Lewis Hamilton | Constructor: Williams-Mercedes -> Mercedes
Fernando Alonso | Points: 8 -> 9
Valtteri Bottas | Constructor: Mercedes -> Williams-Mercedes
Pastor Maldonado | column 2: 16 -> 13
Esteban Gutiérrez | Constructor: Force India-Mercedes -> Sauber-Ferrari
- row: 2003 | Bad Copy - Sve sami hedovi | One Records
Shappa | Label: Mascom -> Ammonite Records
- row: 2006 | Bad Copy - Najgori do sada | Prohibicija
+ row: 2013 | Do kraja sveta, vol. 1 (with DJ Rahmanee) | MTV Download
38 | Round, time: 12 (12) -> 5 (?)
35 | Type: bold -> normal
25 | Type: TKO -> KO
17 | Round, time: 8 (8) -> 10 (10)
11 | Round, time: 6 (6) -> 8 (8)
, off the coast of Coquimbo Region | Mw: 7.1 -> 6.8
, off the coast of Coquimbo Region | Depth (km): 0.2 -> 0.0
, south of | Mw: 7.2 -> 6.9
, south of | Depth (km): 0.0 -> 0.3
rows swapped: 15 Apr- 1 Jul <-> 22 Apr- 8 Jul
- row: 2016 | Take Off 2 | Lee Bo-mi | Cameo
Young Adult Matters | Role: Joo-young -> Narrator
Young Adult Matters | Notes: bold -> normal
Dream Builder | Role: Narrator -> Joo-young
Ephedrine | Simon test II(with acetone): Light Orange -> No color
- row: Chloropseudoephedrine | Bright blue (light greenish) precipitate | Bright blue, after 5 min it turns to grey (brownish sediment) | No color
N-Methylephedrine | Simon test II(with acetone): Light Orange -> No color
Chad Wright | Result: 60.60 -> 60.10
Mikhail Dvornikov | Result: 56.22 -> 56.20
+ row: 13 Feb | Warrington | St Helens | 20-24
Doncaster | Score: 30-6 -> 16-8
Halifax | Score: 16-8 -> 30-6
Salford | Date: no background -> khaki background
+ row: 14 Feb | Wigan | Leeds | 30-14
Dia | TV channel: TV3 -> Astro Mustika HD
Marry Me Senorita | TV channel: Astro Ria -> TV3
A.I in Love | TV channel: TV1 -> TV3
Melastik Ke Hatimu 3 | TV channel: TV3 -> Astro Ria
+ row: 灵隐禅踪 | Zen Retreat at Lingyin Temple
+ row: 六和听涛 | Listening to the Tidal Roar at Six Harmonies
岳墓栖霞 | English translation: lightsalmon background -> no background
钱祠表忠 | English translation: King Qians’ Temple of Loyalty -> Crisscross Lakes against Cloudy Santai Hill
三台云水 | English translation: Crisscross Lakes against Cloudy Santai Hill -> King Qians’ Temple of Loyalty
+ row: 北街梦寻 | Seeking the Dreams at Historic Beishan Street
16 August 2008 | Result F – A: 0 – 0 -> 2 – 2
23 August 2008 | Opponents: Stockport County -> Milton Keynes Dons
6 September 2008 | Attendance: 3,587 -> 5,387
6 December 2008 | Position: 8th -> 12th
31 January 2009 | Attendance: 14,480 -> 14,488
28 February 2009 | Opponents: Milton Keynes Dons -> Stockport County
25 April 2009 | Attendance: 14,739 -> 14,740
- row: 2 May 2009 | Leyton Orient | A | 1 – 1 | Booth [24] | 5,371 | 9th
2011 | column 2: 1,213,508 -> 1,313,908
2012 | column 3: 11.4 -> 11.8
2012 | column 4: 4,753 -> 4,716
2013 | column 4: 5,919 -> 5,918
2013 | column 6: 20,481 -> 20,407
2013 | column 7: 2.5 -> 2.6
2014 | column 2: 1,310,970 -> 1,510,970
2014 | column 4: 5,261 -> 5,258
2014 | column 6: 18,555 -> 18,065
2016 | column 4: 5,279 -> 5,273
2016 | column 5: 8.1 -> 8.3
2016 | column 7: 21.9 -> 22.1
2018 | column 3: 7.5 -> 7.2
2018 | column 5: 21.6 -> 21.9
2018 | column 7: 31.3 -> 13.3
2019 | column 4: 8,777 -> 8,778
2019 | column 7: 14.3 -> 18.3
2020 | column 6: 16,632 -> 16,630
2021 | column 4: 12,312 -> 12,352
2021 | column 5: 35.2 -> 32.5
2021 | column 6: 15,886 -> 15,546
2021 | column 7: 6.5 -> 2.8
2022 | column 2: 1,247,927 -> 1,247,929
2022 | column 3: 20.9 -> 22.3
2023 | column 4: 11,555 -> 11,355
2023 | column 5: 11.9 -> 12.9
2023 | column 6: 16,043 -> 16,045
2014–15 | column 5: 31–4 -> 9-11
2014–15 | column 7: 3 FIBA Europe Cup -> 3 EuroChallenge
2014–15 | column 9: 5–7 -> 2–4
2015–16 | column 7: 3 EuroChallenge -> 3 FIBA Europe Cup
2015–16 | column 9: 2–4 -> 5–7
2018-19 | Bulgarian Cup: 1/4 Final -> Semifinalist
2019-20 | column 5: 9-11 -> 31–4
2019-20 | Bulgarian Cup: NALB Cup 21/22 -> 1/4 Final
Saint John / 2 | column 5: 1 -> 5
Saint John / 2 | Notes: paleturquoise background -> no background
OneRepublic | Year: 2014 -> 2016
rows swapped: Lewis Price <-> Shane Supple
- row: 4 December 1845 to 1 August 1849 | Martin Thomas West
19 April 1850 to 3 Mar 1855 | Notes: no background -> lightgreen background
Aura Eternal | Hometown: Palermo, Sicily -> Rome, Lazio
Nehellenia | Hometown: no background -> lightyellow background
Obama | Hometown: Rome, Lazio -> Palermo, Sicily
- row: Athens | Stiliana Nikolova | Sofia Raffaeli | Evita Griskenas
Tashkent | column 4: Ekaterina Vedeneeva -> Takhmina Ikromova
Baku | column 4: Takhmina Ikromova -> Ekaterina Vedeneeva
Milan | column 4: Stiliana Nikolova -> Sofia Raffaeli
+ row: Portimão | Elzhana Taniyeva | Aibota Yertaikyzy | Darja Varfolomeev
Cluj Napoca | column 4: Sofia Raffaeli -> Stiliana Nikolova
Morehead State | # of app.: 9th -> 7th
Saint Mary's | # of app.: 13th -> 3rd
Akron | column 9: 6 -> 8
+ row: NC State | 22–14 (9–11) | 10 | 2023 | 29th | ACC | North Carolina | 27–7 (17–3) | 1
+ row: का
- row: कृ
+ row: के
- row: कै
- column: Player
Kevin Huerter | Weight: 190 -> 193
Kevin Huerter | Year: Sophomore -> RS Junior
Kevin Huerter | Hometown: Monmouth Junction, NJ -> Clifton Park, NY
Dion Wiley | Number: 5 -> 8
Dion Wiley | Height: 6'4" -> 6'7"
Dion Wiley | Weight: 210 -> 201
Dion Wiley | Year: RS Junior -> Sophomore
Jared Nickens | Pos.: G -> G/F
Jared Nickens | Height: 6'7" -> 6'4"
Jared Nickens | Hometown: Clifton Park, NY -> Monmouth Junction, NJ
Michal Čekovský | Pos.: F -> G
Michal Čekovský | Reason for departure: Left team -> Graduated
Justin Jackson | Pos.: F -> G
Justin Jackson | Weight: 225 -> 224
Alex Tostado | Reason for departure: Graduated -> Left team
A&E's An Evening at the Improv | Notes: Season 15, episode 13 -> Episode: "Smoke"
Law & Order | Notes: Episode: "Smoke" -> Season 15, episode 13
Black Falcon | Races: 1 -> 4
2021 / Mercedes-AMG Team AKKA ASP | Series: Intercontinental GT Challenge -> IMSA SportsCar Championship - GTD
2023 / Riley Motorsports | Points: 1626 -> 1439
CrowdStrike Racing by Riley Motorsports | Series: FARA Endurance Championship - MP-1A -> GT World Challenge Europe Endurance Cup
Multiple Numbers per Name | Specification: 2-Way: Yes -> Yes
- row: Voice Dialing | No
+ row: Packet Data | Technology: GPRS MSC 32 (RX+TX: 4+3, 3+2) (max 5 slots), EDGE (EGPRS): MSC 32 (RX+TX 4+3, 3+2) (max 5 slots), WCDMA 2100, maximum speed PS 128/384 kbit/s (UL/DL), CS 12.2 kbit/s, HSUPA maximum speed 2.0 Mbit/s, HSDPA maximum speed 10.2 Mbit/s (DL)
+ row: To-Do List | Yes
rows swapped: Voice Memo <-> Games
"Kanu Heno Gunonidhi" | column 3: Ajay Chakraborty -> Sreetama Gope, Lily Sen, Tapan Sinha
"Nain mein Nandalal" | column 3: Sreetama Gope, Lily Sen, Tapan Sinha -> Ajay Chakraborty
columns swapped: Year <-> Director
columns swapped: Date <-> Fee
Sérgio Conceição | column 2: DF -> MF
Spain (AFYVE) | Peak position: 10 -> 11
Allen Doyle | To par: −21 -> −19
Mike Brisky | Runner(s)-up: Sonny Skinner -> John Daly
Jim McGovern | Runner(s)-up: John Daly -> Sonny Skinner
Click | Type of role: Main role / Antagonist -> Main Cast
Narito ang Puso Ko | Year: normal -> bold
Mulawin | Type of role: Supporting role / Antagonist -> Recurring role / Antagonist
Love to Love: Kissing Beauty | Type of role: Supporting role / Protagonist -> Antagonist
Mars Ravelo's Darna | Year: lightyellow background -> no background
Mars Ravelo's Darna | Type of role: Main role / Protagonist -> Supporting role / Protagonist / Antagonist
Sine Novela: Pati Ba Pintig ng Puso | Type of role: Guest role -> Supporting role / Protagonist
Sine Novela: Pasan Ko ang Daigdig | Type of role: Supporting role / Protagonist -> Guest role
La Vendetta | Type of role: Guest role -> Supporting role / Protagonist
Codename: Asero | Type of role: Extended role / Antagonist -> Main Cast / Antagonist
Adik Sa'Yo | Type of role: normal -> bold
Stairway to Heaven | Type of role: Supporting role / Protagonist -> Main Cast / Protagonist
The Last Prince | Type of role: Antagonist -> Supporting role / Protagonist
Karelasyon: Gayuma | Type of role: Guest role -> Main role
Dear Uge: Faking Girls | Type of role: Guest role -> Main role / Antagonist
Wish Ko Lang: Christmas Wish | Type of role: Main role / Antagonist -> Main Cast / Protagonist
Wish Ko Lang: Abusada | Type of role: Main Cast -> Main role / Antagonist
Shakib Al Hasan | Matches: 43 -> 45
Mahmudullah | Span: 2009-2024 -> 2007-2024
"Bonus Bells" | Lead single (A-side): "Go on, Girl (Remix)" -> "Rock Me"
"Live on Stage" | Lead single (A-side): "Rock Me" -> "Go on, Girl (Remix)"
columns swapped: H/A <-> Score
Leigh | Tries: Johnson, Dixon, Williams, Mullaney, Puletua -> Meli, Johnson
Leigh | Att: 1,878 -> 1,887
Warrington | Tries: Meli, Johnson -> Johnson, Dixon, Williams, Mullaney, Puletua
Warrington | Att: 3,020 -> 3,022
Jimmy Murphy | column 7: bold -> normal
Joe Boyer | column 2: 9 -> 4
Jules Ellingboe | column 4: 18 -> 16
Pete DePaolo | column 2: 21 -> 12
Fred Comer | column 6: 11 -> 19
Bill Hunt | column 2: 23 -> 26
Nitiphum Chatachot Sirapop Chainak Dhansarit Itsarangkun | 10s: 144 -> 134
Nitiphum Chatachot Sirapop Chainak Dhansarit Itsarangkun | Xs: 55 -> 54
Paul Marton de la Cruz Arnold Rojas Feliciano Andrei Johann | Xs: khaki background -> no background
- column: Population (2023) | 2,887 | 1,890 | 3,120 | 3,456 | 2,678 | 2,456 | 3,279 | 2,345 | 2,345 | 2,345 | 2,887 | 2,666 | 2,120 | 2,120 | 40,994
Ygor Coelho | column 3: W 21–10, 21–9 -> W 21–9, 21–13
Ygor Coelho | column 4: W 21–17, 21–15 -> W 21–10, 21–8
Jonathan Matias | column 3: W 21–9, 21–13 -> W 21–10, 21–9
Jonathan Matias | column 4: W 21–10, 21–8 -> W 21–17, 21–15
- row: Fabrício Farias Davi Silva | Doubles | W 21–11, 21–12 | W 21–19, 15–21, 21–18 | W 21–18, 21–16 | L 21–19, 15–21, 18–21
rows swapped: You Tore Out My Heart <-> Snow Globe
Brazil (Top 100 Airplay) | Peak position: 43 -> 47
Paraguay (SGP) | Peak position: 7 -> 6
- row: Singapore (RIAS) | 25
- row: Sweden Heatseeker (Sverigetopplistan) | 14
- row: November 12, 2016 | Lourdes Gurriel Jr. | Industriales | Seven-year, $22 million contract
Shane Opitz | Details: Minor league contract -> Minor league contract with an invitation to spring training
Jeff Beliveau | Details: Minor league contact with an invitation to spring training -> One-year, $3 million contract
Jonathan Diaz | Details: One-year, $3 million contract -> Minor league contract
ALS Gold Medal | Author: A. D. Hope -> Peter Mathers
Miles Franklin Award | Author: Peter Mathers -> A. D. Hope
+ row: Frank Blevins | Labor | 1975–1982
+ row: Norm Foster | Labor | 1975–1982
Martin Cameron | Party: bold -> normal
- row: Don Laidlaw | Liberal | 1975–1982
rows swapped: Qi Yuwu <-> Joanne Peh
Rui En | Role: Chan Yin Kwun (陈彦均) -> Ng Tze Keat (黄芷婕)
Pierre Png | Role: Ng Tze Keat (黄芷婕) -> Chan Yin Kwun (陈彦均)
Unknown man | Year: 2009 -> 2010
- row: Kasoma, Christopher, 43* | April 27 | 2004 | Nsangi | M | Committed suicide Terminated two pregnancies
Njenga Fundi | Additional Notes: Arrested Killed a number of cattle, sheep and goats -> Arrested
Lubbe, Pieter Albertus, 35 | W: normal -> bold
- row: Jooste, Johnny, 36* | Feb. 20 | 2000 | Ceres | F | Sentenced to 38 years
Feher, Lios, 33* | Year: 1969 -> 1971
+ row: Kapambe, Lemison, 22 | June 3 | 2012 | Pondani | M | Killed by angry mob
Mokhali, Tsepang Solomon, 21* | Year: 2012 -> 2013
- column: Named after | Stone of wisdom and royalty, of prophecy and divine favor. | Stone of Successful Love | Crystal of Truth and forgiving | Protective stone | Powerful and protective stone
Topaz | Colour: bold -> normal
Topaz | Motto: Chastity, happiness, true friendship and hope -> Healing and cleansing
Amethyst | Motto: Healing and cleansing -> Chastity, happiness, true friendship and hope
━━━━━━━━━━━━━━━━━━━━━━━━━━━━━━
◆ PROMPT: Rewrite the entries above as a numbered list, from the first line through the line containing "- row: 2016 | Take Off 2 | Lee Bo-mi | Cameo", both included, leaving out any blank lines.

◆ TASK OUTPUT:
1. Lewis Hamilton | Constructor: Williams-Mercedes -> Mercedes
2. Fernando Alonso | Points: 8 -> 9
3. Valtteri Bottas | Constructor: Mercedes -> Williams-Mercedes
4. Pastor Maldonado | column 2: 16 -> 13
5. Esteban Gutiérrez | Constructor: Force India-Mercedes -> Sauber-Ferrari
6. - row: 2003 | Bad Copy - Sve sami hedovi | One Records
7. Shappa | Label: Mascom -> Ammonite Records
8. - row: 2006 | Bad Copy - Najgori do sada | Prohibicija
9. + row: 2013 | Do kraja sveta, vol. 1 (with DJ Rahmanee) | MTV Download
10. 38 | Round, time: 12 (12) -> 5 (?)
11. 35 | Type: bold -> normal
12. 25 | Type: TKO -> KO
13. 17 | Round, time: 8 (8) -> 10 (10)
14. 11 | Round, time: 6 (6) -> 8 (8)
15. , off the coast of Coquimbo Region | Mw: 7.1 -> 6.8
16. , off the coast of Coquimbo Region | Depth (km): 0.2 -> 0.0
17. , south of | Mw: 7.2 -> 6.9
18. , south of | Depth (km): 0.0 -> 0.3
19. rows swapped: 15 Apr- 1 Jul <-> 22 Apr- 8 Jul
20. - row: 2016 | Take Off 2 | Lee Bo-mi | Cameo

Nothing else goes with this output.